[What you are asked to do] Could the data below be printed out exactly, with the pictures left out?

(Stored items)
▼▼▼
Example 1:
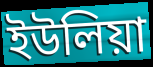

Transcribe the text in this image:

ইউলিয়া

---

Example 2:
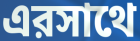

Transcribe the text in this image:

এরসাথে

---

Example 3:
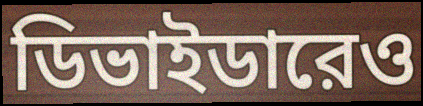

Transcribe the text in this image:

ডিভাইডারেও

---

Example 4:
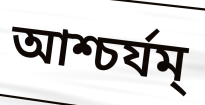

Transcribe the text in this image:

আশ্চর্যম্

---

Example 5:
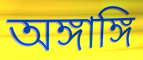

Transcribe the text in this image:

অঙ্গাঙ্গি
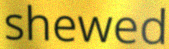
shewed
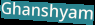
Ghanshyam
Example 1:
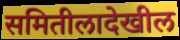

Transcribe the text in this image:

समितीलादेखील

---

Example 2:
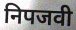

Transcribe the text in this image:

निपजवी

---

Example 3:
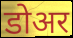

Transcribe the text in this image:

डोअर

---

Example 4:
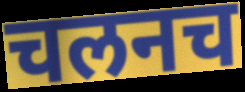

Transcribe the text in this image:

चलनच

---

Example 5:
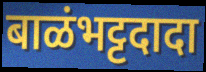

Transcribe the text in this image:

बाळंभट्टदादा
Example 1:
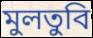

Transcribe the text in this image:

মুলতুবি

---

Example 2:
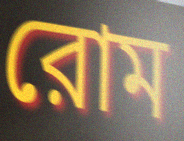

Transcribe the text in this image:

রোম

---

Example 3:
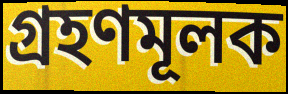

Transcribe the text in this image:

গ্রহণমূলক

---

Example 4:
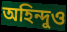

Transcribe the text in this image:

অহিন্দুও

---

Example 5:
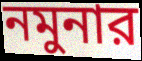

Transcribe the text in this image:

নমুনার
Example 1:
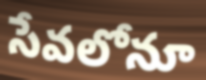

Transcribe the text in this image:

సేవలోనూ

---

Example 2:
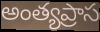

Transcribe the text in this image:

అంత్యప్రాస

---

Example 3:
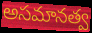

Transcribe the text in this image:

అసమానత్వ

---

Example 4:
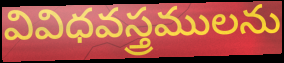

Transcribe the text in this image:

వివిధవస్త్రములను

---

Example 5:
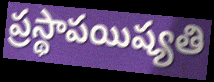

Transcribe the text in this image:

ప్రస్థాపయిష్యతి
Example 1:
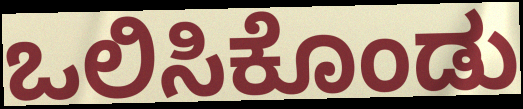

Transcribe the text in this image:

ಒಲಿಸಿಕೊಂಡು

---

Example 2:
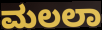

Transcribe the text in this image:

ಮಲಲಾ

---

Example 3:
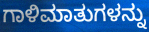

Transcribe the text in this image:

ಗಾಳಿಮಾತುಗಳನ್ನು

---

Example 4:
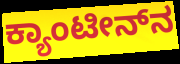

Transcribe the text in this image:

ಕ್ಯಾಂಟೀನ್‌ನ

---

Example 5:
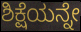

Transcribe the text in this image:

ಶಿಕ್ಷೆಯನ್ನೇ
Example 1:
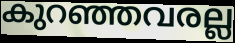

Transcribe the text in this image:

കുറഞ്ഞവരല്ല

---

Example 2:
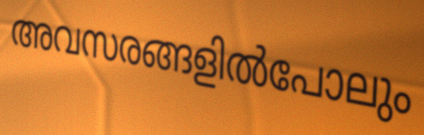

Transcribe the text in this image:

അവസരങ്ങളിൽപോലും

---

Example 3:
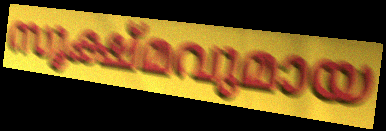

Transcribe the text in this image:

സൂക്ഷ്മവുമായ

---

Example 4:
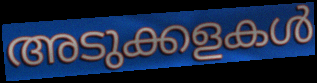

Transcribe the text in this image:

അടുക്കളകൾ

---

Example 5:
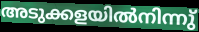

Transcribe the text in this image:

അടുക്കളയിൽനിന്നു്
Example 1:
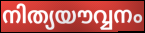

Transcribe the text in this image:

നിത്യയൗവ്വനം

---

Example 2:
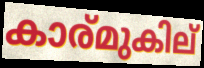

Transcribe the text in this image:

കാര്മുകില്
▲▲▲
[Problem solution]
Example 1:

Transcribe the text in this image:

ইউলিয়া

---

Example 2:

Transcribe the text in this image:

এরসাথে

---

Example 3:

Transcribe the text in this image:

ডিভাইডারেও

---

Example 4:

Transcribe the text in this image:

আশ্চর্যম্

---

Example 5:

Transcribe the text in this image:

অঙ্গাঙ্গি
shewed
Ghanshyam
Example 1:

Transcribe the text in this image:

समितीलादेखील

---

Example 2:

Transcribe the text in this image:

निपजवी

---

Example 3:

Transcribe the text in this image:

डोअर

---

Example 4:

Transcribe the text in this image:

चलनच

---

Example 5:

Transcribe the text in this image:

बाळंभट्टदादा
Example 1:

Transcribe the text in this image:

মুলতুবি

---

Example 2:

Transcribe the text in this image:

রোম

---

Example 3:

Transcribe the text in this image:

গ্রহণমূলক

---

Example 4:

Transcribe the text in this image:

অহিন্দুও

---

Example 5:

Transcribe the text in this image:

নমুনার
Example 1:

Transcribe the text in this image:

సేవలోనూ

---

Example 2:

Transcribe the text in this image:

అంత్యప్రాస

---

Example 3:

Transcribe the text in this image:

అసమానత్వ

---

Example 4:

Transcribe the text in this image:

వివిధవస్త్రములను

---

Example 5:

Transcribe the text in this image:

ప్రస్థాపయిష్యతి
Example 1:

Transcribe the text in this image:

ಒಲಿಸಿಕೊಂಡು

---

Example 2:

Transcribe the text in this image:

ಮಲಲಾ

---

Example 3:

Transcribe the text in this image:

ಗಾಳಿಮಾತುಗಳನ್ನು

---

Example 4:

Transcribe the text in this image:

ಕ್ಯಾಂಟೀನ್‌ನ

---

Example 5:

Transcribe the text in this image:

ಶಿಕ್ಷೆಯನ್ನೇ
Example 1:

Transcribe the text in this image:

കുറഞ്ഞവരല്ല

---

Example 2:

Transcribe the text in this image:

അവസരങ്ങളിൽപോലും

---

Example 3:

Transcribe the text in this image:

സൂക്ഷ്മവുമായ

---

Example 4:

Transcribe the text in this image:

അടുക്കളകൾ

---

Example 5:

Transcribe the text in this image:

അടുക്കളയിൽനിന്നു്
Example 1:

Transcribe the text in this image:

നിത്യയൗവ്വനം

---

Example 2:

Transcribe the text in this image:

കാര്മുകില്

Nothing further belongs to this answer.